Report how many of the lines below contain the string "Zuid". Give only the number.
=== Data to process ===
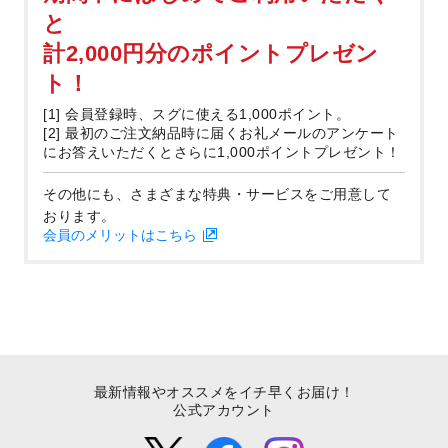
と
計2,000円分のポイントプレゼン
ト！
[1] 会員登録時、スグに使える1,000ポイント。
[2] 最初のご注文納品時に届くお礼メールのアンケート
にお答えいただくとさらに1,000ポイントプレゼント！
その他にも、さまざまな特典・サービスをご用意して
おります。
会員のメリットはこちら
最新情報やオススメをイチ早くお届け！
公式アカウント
===
=== Data to process ===
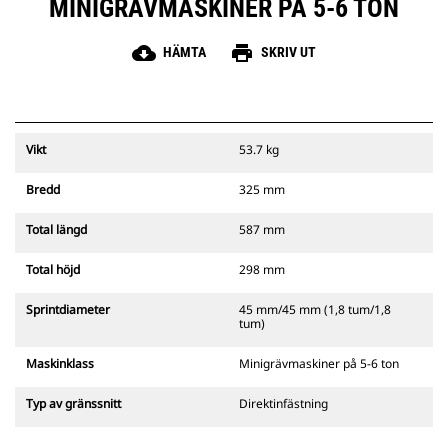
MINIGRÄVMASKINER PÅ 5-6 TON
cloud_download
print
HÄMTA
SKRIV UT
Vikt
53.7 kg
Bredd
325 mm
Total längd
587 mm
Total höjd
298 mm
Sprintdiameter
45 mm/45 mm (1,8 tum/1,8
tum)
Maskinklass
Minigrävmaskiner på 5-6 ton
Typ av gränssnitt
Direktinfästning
===
=== Data to process ===
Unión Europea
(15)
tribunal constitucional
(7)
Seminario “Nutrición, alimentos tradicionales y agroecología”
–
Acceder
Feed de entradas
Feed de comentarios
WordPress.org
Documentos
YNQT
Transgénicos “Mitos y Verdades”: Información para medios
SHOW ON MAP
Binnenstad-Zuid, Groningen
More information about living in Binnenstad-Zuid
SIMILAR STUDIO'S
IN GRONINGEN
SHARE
===
(Answer to the exercise)
2